## EXTRACTED TEXT
▼
A cylinder is to be cut out of the circular face of a solid hemisphere - AQA - A-Level Maths Pure - Question 9 - 2020 - Paper 2

To find the maximum volume, we need to differentiate the volume function $V$ with respect to $h$ and set the derivative equal to zero:

First, we differentiate:

$\frac{dV}{dh} = \pi R^2 - 3\pi h^2$

Setting this equal to zero for maximum volume:

$\pi R^2 - 3\pi h^2 = 0$

Thus,

$3\pi h^2 = \pi R^2 \Rightarrow h^2 = \frac{R^2}{3} \Rightarrow h = \frac{R}{\sqrt{3}}$

Now, substituting $h$ back into the volume equation to find the maximum volume:

$V = \pi R^2 \left(\frac{R}{\sqrt{3}}\right) - \frac{\pi}{3} \left(\frac{R}{\sqrt{3}}\right)^3$

This simplifies to:

$V = \frac{\pi R^3}{\sqrt{3}} - \frac{\pi R^3}{9\sqrt{3}} = \frac{2\pi R^3}{3\sqrt{3}}$

We also check the second derivative to confirm that this is indeed a maximum:

$\frac{d^2V}{dh^2} = -6\pi h$

Since $h > 0$, we have:

$\frac{d^2V}{dh^2} < 0$

This indicates that the volume has a maximum at this $h$ value.
▲
Please answer these questions about the worked solution above:
1. Which exam board, year and paper number does its header give?
2. What value of h does it obtain by setting the derivative equal to zero?
3. What expression does it give for the second derivative of V with respect to h?

## SOURCE INFORMATION
▼
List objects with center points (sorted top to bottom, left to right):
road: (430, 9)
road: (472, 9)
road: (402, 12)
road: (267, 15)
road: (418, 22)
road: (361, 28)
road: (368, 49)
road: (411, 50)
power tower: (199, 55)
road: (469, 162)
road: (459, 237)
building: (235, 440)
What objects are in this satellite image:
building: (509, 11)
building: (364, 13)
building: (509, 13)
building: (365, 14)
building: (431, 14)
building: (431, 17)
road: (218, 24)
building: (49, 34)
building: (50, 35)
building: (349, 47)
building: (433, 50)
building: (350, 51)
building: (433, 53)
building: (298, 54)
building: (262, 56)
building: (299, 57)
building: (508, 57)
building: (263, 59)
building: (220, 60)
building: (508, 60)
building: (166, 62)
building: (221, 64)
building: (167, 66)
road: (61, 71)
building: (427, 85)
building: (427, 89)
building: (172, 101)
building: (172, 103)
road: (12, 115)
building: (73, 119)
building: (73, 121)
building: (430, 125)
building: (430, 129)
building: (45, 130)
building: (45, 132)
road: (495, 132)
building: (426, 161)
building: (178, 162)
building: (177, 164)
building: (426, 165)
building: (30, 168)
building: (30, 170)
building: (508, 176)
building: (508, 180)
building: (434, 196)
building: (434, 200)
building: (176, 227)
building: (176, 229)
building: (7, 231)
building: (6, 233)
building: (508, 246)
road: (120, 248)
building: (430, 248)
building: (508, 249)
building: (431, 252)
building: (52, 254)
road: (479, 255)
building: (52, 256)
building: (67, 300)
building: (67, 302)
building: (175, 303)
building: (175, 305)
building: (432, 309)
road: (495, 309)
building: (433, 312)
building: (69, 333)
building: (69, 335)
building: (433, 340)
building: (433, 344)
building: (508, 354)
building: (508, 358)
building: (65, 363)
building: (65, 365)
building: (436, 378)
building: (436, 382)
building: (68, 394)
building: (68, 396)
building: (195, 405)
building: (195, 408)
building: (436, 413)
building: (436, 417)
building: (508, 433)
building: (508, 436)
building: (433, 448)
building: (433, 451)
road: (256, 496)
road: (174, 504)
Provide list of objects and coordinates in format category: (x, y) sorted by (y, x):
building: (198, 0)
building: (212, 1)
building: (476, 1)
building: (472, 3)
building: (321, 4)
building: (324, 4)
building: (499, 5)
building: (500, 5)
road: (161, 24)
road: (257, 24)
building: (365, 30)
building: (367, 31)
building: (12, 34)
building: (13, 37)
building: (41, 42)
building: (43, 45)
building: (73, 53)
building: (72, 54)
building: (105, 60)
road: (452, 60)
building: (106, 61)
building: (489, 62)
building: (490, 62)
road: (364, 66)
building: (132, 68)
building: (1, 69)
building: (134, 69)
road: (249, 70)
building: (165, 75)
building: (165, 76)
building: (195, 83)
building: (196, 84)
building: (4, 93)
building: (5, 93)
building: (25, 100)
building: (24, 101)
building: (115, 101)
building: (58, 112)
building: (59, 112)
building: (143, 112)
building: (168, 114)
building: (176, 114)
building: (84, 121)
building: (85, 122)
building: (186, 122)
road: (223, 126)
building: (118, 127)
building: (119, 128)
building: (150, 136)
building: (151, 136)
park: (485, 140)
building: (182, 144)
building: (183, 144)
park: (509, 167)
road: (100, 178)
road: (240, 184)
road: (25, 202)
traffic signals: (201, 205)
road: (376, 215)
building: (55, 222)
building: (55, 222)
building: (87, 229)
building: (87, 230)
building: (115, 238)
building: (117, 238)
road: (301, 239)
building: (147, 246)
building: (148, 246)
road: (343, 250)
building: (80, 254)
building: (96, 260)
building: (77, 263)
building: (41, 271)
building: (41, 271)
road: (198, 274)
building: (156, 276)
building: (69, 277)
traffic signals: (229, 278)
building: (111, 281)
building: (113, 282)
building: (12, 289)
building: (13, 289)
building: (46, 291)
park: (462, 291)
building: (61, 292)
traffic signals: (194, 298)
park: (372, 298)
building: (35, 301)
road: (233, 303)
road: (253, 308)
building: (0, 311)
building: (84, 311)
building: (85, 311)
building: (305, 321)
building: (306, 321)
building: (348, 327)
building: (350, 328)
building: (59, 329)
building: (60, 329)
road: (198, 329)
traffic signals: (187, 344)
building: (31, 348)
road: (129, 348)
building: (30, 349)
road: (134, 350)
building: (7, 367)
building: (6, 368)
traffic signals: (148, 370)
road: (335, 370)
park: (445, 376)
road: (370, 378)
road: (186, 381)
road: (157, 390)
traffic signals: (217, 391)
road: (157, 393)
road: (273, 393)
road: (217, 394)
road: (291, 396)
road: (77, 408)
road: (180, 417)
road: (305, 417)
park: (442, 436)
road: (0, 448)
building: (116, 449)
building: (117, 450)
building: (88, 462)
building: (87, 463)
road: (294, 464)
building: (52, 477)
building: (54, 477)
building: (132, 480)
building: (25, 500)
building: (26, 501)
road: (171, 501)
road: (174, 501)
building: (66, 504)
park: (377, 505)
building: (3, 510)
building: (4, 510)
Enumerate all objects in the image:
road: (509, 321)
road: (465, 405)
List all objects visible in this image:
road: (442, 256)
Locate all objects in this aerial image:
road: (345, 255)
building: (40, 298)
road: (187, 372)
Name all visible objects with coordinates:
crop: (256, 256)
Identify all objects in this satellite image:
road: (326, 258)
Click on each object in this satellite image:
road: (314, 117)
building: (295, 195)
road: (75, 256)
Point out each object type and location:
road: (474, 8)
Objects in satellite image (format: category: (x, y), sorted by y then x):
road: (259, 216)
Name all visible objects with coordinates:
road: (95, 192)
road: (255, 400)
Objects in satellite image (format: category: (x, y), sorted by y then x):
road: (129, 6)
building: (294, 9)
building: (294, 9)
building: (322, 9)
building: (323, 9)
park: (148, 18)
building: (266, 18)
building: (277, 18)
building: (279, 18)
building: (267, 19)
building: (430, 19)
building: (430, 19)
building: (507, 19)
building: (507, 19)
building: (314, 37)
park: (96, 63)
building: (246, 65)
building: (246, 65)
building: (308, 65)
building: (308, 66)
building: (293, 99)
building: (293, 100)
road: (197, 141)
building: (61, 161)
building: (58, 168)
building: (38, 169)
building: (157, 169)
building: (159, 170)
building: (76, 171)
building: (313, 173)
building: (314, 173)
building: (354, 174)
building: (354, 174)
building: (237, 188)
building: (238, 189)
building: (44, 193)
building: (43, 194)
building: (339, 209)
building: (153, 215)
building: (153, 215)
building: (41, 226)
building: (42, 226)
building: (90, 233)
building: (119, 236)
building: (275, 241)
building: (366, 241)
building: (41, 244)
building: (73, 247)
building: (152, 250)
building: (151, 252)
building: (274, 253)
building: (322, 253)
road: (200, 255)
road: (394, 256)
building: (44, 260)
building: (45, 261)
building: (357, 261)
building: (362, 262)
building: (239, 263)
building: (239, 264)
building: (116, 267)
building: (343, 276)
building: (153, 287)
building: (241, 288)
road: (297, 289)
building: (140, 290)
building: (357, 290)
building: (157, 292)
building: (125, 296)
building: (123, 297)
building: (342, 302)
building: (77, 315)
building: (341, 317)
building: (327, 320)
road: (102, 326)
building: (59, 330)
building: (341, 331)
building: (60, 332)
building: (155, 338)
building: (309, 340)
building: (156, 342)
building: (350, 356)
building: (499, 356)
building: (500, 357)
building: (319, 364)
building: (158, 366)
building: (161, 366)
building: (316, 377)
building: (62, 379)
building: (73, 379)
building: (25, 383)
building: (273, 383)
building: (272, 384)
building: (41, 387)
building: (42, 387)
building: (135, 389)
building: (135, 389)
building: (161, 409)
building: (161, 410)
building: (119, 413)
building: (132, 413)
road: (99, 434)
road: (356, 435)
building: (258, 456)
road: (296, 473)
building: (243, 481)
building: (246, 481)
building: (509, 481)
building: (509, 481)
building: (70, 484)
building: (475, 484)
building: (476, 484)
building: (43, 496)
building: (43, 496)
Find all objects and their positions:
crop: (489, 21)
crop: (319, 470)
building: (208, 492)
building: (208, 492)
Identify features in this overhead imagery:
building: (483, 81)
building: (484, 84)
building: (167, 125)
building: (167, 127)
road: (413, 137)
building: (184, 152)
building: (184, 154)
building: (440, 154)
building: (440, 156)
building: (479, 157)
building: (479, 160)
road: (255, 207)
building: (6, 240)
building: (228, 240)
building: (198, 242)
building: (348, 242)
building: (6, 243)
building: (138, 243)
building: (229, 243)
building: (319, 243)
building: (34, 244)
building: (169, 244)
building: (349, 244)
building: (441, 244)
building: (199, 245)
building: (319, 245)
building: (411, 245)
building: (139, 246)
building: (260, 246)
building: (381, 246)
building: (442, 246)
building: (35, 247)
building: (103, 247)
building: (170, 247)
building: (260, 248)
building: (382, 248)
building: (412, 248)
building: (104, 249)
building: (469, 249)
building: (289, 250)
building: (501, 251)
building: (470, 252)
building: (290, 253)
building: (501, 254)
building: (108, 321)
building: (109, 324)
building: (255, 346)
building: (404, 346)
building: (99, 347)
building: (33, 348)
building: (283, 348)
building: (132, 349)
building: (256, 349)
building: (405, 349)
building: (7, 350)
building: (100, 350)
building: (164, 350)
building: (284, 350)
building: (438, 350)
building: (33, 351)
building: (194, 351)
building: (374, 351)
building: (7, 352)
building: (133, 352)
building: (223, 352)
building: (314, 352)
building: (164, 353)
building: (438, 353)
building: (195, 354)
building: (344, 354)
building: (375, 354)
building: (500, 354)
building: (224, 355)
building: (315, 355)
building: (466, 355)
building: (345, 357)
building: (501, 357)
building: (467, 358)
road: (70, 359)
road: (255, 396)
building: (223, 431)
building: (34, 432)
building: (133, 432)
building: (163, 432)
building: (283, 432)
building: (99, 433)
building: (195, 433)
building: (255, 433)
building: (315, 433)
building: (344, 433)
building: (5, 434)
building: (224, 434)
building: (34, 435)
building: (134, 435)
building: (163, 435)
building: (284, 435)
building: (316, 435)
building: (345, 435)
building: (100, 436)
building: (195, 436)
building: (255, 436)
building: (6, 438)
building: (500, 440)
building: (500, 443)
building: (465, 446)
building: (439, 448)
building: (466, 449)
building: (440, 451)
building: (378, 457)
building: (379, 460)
▲
## RESULT
1. AQA, 2020, Paper 2
2. h = R/√3
3. d²V/dh² = −6πh